Yesterday, after we’d left the children’s museum, we shared an order of S’mores French Toast at the bistro next door. I held my glass up to your chocolate-smeared mouth so you could have a drink of juice. Then I kissed your head and snuggled you close to me, and right then, I knew.
That you’d be my only child, that is.
I never set out to have an only child. I always imagined that I’d have two, two boys. My children would have the one thing I lacked—the irreplaceable sibling.
But having another child doesn’t feel right. For one thing, your father and I don’t have the energy. Yesterday while I was home alone with you, in the space of five minutes, you narrowly missed crushing your father’s eyeglasses, wrenched the cap off a bottle of nicotine solution for his e-cigarette, and pulverized a large piece of Styrofoam into a sea of swirling little white balls. When I left you, I returned to find that you’d pulled a “vibrating massager” out of my night table drawer. You pointed it at me like a weapon and intoned, “I’m going to destroy you.”
Indeed.
Your father and I are 40 and 38, with a bad back and bad knees, respectively. We can’t operate without sleep the way we could when we were younger. In short, we’re relieved we all survived your first three years, and we’re too damn old to go through it all again—the sleep deprivation, the breastfeeding, the teething, the chasing, the tantrums. We worry more now than we did three years ago about the probability of a serious birth defect, and we’re ever mindful that another child would have a 50% chance of inheriting my hand and foot deformities. We just don’t know that we’re up for seeing another 8-month-old through plastic surgery.
Maybe that makes us selfish. Or incredibly self-aware. Or something in between.
At this point, having a second child feels much like piecing together some Frankensteinian creation in the garage—a brilliant idea executed with a keen sense of foreboding. We like our lives now. I believe that the only acceptable reason for us to have a child is an earnest desire to create and nurture another human being. Not because we feel we owe you a sibling. You don’t need that kind of burden.

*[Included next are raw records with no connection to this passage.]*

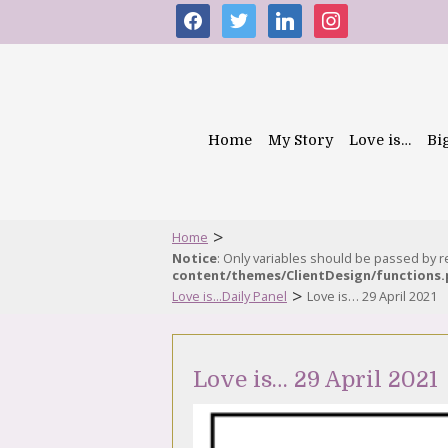
facebook
twitter
linkedin
instagram
Home
My Story
Love is…
Bi
>
Home
Notice
: Only variables should be passed by 
content/themes/ClientDesign/functions
>
Love is...Daily Panel
Love is… 29 April 2021
Love is… 29 April 2021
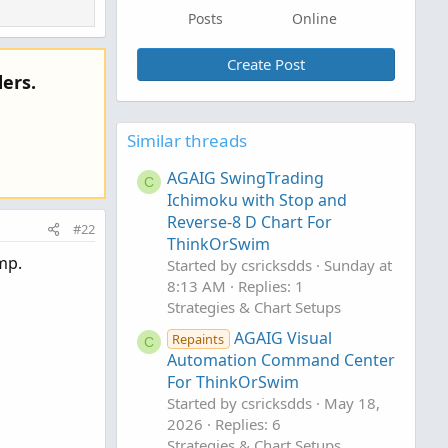
Posts
Online
Create Post
ers.
Similar threads
AGAIG SwingTrading
C
Ichimoku with Stop and
Reverse-8 D Chart For
#22
ThinkOrSwim
mp.
Started by csricksdds
Sunday at
8:13 AM
Replies: 1
Strategies & Chart Setups
AGAIG Visual
Repaints
C
Automation Command Center
For ThinkOrSwim
Started by csricksdds
May 18,
2026
Replies: 6
Strategies & Chart Setups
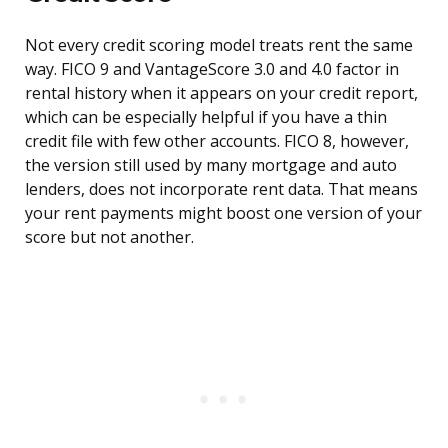
Not every credit scoring model treats rent the same
way. FICO 9 and VantageScore 3.0 and 4.0 factor in
rental history when it appears on your credit report,
which can be especially helpful if you have a thin
credit file with few other accounts. FICO 8, however,
the version still used by many mortgage and auto
lenders, does not incorporate rent data. That means
your rent payments might boost one version of your
score but not another.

Yet being an only child is its own kind of burden. All of our family’s hopes and dreams will rest on you. We won’t say this explicitly, but we won’t have to. Everyone will look to your grades, your accomplishments, your promise. You’ll be the sole carrier of our genetic legacy, which will put undue pressure on you to have your own children. The three of us will form a triangle. Your father and I will start out holding you up, but it will be so easy for the triangle to invert, for you to become the point that struggles to balance us and bear our weight.
Then there is the burden of sheer aloneness. There is something so spare and tenuous about being the only child of two only children. I’ve always idealized the noise and chaos of my friends’ families, maybe because their lives seemed somehow fuller. You won’t have chaotic family Thanksgivings or summer vacations with your favorite cousins, because your father has informed me that we can’t “rent” family. (For the record, I was totally prepared to hire actors to simulate those experiences for you.) And when we’re gone, if you’re unpartnered, you’ll be without family.
I will have to trust in someone else’s child to hold you up.
I want to protect you from being alone by giving you a sibling. But I know such an effort would be futile. Whether or not you’re an only child, you’ll eventually perceive your separateness from everyone around you. You’ll end up at a crowded party or in bed with a lover and still feel unbearably alone.
To be totally honest, I want to protect myself, too. I grasp for another baby as if a second child were an insurance policy against loneliness and grief.
I know better.
Closing the door on new life is hard. Before I had you, death seemed so far away, something that would happen someday. After I had children. Well, this is the “after.” And even though I likely have decades left to live, from an evolutionary standpoint, my work here is finished. Just the idea of it makes me nervous. Putting down in words that I’m finished having children feels a little like savasana, corpse pose. It’s a letting go, a sinking into the earth, an acknowledgment that life, as Wendell Berry put it, is “a patient willing descent into the grass.” I want to bolt upright and scream: I’m being buried alive! This is a mistake! I’m not ready!
But I won’t have a second child out of fear. I won’t bring a life into the world just to stave off the inevitable.
What I will do is be the best mother I can. I will write and teach and strive to love others fully, without reservation, so that my patient willing descent might be an example to you. I will love you so much that losing you could destroy me. But I will try to build my love under you rather than laying it on your shoulders.
So I guess this is an apology. I somehow feel that a multiple-child family is the ideal, that I have to explain my decision to have only one child and promise to make up for it. Maybe I still believe that only children are spoiled and stuck-up and socially maladjusted, or that their parents are selfish. Maybe I still wonder about the brother or sister I might have had. Whatever the reason, I’m asking your forgiveness. I know the tenacity of absence. I need you to forgive me for the siblings you will never have.